* **Parts of the exercise**
a – Drawing on the judgment excerpt, explain in one to three sentences why the applicant maintains that his appointment was confirmed on 8 March 2011.
b – Summarize the judgment excerpt in two sentences.
c – Proceed with the judgment excerpt from the point where it stops.
** begin Text excerpt **
49      For reasons of the sound administration of justice, economy of procedure and convenience, it is appropriate, first, to examine the third, fourth and fifth pleas together.

 Arguments of the parties

50      The applicant argues that the legal basis of the contested decision is flawed. In this connection, he maintains that the facts of his case are fundamentally different from those which gave rise to the judgment of 14 February 2007 in Case F‑1/06 Fernández Ortiz v Commission. First, the Staff Regulations of Officials of the European Union requires a decision of the appointing authority to establish an official after successful completion of the probationary period, whereas the ECB’s Staff Rules do not contain any provision to that effect. Consequently, the appointment of a member of staff is confirmed when the line manager informs the person concerned that he has successfully completed the probationary period. In the applicant’s case, this was done on 8 March 2011. Secondly, the Probationary Record Report indicates that the applicant’s performance was satisfactory, whereas in the case which gave rise to Fernández Ortiz v Commission, the performance was assessed as unsatisfactory. Thirdly, the aforementioned case concerned an official whereas the present case concerns a member of staff employed on a fixed term, fourteen-month non-convertible contract. It follows, the applicant also submits, that, since he did not receive, before the end of the probationary period, any decision, whether that be a decision to extend that period or even a decision to terminate his contract, he could legitimately believe that his appointment was confirmed.
** end Text excerpt **
** begin Information shown **
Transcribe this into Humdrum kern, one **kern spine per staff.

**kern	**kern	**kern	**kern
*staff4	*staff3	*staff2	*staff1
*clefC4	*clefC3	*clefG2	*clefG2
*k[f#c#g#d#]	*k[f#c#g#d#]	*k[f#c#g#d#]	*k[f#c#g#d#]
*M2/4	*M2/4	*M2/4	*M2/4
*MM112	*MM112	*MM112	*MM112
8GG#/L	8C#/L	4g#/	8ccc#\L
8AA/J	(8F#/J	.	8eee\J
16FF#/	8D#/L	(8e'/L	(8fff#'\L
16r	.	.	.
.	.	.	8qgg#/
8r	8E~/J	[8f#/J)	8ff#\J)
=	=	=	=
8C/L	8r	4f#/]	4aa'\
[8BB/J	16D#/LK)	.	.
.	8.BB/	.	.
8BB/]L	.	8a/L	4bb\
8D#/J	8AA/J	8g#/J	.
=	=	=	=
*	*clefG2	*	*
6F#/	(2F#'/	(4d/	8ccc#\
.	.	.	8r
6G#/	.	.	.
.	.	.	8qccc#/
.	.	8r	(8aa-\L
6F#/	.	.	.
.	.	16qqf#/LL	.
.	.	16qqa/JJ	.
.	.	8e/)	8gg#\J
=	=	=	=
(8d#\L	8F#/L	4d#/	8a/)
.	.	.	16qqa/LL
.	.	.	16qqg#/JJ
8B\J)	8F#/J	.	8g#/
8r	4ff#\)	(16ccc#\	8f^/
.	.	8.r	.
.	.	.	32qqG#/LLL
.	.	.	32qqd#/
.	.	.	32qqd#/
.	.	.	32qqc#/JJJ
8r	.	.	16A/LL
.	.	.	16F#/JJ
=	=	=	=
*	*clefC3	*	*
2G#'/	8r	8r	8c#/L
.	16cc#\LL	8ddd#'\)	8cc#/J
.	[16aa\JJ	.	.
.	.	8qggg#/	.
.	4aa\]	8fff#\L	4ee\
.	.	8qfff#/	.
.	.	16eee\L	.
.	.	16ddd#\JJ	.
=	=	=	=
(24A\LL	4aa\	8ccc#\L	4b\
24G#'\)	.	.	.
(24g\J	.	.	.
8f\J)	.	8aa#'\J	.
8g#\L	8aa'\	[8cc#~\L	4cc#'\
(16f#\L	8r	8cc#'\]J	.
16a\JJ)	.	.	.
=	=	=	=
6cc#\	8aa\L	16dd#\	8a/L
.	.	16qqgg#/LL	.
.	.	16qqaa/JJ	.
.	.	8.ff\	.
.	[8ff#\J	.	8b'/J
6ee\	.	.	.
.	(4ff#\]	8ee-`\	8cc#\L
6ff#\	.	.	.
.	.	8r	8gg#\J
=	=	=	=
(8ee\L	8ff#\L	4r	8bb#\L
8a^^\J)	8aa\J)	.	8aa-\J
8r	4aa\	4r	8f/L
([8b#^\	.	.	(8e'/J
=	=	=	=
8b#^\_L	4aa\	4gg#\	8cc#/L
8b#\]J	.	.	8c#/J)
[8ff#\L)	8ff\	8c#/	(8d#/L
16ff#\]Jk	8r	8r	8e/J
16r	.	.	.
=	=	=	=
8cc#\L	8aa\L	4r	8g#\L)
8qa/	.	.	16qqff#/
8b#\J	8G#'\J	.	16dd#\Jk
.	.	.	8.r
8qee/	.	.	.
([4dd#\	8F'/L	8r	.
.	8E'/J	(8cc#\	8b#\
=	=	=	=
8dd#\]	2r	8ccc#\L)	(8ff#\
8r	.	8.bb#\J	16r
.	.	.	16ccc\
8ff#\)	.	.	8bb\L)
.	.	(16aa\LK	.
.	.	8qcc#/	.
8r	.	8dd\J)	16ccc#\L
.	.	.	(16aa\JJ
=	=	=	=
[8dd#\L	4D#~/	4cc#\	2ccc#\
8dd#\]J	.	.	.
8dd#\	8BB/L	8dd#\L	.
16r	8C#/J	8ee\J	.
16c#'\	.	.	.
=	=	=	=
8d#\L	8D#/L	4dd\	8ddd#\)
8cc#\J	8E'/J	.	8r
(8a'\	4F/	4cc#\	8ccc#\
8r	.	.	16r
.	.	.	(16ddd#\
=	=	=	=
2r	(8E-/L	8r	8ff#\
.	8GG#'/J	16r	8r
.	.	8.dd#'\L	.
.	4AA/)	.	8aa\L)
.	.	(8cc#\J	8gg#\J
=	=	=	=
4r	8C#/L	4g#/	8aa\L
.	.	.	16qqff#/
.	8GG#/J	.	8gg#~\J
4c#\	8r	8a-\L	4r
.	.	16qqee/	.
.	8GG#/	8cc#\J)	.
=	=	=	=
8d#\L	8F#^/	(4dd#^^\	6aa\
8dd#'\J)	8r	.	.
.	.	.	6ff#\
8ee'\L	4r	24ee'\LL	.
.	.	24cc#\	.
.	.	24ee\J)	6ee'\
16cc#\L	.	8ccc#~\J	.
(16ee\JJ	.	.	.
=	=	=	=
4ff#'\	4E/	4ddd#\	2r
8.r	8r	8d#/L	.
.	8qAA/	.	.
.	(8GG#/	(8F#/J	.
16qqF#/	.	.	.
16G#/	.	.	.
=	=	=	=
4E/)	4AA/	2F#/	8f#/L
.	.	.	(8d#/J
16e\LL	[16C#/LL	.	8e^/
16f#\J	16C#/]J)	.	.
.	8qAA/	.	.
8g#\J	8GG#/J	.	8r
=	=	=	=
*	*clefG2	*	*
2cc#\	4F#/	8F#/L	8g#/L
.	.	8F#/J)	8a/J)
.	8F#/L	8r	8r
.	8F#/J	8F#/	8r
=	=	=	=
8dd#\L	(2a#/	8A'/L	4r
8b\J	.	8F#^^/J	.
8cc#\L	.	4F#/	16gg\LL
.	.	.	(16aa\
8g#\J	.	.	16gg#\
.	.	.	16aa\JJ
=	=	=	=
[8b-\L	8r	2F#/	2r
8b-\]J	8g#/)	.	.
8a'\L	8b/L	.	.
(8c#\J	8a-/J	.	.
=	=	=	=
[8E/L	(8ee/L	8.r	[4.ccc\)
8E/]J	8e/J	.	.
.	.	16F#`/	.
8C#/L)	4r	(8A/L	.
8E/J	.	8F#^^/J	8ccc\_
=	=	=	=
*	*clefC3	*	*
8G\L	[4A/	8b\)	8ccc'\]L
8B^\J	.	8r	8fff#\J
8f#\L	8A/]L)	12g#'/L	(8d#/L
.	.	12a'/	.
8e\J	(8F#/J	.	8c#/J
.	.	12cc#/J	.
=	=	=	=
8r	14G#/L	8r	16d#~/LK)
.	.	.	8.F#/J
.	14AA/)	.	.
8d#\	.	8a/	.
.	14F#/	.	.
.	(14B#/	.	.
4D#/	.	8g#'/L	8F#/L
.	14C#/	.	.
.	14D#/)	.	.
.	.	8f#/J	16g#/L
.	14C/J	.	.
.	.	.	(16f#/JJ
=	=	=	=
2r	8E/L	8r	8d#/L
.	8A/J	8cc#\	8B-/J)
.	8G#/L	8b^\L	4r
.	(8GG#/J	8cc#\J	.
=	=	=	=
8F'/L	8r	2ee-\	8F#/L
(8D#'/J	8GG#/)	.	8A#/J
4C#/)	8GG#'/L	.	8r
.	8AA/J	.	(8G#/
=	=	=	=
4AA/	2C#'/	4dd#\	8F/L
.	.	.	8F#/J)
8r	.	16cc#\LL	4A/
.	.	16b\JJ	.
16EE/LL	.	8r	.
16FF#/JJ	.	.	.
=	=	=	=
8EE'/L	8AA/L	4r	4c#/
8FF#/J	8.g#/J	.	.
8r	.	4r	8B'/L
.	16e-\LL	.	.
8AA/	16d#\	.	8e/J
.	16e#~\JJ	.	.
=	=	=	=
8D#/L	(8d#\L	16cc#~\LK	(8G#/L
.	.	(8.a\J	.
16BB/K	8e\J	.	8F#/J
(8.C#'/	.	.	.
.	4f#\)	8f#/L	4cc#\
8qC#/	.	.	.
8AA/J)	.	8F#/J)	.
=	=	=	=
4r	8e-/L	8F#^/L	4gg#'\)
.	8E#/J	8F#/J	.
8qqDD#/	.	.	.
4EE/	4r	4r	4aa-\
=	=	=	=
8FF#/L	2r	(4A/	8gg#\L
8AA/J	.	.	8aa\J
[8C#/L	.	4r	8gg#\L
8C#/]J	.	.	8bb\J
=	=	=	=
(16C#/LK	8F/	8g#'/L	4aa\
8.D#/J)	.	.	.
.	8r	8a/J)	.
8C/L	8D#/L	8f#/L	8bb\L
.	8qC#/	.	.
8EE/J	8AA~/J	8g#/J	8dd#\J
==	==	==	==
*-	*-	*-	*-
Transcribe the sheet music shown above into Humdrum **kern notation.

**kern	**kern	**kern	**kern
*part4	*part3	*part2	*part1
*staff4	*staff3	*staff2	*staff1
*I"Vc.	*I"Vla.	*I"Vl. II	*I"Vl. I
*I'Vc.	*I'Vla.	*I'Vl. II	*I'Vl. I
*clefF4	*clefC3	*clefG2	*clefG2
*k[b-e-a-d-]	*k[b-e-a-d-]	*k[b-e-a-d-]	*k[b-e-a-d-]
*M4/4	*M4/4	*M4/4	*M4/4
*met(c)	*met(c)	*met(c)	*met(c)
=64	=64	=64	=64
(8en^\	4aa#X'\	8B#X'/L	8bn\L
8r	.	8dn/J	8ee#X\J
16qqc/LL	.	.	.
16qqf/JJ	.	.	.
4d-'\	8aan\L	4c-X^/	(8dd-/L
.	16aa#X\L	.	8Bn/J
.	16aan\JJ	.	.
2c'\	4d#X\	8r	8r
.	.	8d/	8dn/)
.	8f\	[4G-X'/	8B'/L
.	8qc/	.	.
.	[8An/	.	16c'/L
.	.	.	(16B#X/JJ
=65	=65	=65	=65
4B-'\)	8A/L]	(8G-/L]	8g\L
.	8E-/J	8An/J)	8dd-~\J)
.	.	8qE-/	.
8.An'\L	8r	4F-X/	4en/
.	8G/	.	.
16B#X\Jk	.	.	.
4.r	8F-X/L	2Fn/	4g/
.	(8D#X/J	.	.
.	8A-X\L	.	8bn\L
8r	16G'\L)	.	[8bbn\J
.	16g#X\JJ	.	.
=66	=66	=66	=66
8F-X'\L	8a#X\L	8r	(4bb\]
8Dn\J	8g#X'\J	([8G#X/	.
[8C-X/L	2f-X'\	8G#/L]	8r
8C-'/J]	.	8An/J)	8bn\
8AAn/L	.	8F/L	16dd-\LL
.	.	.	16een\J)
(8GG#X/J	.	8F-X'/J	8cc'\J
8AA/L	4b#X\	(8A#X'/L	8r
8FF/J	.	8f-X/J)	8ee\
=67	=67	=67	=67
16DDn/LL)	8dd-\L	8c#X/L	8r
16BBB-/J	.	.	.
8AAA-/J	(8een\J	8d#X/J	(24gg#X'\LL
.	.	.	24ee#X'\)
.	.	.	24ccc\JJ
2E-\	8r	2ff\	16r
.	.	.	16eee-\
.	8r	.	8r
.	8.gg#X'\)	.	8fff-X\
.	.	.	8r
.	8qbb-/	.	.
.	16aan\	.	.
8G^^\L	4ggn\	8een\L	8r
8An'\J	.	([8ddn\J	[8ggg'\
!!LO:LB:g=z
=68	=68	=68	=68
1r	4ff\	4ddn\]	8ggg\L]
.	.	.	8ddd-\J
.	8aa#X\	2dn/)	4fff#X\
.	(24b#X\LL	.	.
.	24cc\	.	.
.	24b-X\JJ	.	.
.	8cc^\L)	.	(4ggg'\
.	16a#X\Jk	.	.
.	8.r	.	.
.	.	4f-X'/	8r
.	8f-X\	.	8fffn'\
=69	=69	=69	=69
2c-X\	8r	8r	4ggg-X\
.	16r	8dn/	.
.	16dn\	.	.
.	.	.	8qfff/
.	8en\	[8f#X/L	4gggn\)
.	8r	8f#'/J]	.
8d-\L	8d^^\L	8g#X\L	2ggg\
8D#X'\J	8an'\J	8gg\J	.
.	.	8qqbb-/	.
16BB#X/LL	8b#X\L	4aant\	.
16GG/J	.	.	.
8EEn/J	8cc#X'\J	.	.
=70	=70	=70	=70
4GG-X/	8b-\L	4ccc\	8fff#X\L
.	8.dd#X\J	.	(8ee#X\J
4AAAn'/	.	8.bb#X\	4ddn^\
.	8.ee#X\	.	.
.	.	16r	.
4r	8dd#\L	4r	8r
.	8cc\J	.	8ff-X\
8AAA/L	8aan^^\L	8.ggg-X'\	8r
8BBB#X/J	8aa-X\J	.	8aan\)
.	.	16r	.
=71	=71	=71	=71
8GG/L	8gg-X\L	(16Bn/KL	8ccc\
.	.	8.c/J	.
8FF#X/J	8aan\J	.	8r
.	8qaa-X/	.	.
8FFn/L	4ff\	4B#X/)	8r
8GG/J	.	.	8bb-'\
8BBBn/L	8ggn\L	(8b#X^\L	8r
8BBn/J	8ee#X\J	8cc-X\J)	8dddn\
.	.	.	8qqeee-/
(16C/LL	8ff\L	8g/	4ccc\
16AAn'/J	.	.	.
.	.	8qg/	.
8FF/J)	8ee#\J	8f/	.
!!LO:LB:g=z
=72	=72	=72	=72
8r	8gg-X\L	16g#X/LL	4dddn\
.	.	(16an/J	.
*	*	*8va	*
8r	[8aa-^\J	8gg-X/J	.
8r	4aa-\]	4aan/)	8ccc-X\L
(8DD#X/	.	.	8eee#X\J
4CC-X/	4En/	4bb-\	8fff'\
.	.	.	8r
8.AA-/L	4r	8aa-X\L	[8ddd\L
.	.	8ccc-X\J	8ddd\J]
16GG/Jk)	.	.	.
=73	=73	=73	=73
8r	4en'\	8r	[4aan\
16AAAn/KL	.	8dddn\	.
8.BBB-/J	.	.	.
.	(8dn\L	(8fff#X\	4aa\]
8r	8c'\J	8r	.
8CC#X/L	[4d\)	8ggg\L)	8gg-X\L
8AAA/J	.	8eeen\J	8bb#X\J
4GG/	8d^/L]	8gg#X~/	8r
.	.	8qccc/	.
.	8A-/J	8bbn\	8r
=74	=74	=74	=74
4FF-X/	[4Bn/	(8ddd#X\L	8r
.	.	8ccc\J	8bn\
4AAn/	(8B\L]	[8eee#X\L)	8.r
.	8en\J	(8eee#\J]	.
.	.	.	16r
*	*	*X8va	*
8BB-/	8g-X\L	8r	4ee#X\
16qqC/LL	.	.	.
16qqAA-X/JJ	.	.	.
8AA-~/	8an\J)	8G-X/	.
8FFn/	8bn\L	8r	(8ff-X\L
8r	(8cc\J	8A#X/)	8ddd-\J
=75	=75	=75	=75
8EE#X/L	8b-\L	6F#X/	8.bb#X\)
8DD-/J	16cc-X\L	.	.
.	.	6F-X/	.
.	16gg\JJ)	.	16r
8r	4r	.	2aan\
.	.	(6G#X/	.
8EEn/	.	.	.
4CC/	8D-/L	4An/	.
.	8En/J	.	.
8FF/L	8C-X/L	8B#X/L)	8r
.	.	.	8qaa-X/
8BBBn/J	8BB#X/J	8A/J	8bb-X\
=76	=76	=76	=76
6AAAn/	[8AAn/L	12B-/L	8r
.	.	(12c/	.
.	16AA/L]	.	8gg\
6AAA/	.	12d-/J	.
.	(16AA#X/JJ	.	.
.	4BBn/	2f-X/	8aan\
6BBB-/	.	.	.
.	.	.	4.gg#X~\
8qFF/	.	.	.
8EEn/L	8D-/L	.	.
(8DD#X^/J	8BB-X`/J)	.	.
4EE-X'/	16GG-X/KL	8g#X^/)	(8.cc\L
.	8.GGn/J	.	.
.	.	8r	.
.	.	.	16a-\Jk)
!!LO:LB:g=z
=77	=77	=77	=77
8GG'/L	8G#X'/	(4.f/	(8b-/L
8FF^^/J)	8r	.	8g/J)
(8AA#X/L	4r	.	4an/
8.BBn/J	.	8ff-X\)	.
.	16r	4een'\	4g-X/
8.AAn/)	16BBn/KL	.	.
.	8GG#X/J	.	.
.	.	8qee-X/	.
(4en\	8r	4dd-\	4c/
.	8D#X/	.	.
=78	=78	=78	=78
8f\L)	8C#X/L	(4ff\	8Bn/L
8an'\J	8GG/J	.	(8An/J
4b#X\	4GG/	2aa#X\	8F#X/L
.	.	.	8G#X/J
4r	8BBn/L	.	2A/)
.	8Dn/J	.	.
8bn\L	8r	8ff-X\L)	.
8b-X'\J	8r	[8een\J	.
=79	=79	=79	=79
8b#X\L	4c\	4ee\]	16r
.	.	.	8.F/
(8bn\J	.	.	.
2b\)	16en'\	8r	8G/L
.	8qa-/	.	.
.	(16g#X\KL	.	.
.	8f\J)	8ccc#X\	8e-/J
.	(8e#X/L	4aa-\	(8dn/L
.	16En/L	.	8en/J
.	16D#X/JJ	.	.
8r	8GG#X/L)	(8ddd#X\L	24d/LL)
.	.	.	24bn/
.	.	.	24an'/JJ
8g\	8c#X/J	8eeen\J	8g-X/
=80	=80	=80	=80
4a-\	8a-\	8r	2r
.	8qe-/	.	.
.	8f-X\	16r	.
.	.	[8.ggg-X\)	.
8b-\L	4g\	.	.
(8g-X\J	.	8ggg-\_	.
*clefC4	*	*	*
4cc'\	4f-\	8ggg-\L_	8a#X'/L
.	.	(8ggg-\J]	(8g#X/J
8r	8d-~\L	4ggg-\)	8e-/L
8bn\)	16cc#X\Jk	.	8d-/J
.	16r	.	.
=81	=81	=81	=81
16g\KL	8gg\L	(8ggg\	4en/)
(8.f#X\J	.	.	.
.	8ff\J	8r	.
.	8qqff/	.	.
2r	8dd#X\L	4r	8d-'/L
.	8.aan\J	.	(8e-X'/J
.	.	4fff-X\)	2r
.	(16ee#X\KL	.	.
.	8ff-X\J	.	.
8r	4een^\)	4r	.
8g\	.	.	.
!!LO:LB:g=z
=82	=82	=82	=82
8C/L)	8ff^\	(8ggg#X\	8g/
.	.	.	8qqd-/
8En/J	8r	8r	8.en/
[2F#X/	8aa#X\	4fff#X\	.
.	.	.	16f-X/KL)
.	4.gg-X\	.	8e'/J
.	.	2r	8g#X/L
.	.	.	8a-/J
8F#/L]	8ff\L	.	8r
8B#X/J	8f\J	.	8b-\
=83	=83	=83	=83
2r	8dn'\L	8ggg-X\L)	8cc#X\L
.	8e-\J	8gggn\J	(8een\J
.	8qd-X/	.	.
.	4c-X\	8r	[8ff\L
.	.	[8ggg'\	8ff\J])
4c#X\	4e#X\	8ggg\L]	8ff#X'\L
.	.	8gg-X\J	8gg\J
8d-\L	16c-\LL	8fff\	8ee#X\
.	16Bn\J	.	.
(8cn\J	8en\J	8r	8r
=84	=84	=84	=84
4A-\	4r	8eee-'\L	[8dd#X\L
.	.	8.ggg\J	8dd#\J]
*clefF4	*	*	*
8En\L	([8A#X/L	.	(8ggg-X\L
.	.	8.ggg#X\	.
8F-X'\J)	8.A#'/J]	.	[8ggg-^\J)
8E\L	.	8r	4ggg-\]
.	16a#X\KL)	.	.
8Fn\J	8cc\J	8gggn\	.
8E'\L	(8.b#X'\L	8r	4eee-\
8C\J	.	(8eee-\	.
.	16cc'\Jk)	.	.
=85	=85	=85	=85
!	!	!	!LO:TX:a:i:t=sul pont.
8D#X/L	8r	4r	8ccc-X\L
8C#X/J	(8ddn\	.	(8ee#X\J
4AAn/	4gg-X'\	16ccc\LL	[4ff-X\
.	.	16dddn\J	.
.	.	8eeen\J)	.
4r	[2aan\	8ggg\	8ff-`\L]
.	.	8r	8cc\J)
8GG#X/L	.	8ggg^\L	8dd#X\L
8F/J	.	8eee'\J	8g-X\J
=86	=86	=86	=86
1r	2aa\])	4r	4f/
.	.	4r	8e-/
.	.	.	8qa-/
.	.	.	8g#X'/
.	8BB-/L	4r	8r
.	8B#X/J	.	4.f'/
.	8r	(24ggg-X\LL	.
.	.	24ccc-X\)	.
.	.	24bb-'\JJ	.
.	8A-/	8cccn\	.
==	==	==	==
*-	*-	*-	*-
** end Information shown **
* **Results of the tasks**
a – The ECB's Staff Rules, unlike the Staff Regulations of Officials of the European Union, contain no provision requiring the appointing authority to adopt a decision establishing a staff member after the probationary period. The applicant therefore argues that an appointment is confirmed when the line manager informs the person concerned that the probationary period has been successfully completed, and in his case this happened on 8 March 2011.

b – The Tribunal decides to examine the third, fourth and fifth pleas together for reasons of sound administration of justice, economy of procedure and convenience. The applicant argues that the contested decision has a flawed legal basis because his case differs from Fernández Ortiz v Commission in the applicable staff rules, his satisfactory performance and his fixed-term status, so that, having received no decision before the end of his probationary period, he could legitimately believe his appointment was confirmed.

c –
51      Next, the applicant submits that the letter received on 22 March 2011, informing him of the decision of 11 March 2011 to extend the probationary period, justified by the ‘ongoing disciplinary procedure’, is flawed in so far as that disciplinary procedure was only initiated on 29 March 2011.

52      Lastly, the applicant claims that the decision of 11 March 2011 is flawed in that it imposed ex post an extension of his probationary period, in so far as that period expired on 28 February 2011. Far from being based on exceptional circumstances within the meaning of Article 2.1.2 of the Staff Rules, the extension could, in this case, be regarded as an abuse or a misuse of powers, in so far as the only purpose or effect of that decision was to dispense with a disciplinary procedure leading to a measure terminating the contract and thereby to deprive the applicant of unemployment benefits and other related advantages.

53      The ECB contends that the applicant did not challenge the decision of 11 March 2011 by which his probationary period was extended until 31 May 2011.

54      Next, the ECB observes that a positive evaluation made by a line manager does not prevent it from legitimately extending a member of staff’s probationary period. The Executive Board can, in exceptional cases, decline to follow the proposal of the line manager, who in fact analyses only the professional performance of the probationer. The Executive Board can thus consider a candidate’s performance, although ‘unexceptionable’, to be insufficient for the post proposed, taking account of other reasons such as, as in the present case, a breach of professional duties. It may consequently, applying its broad discretion and the principle of sound administration, decide to extend the probationary period.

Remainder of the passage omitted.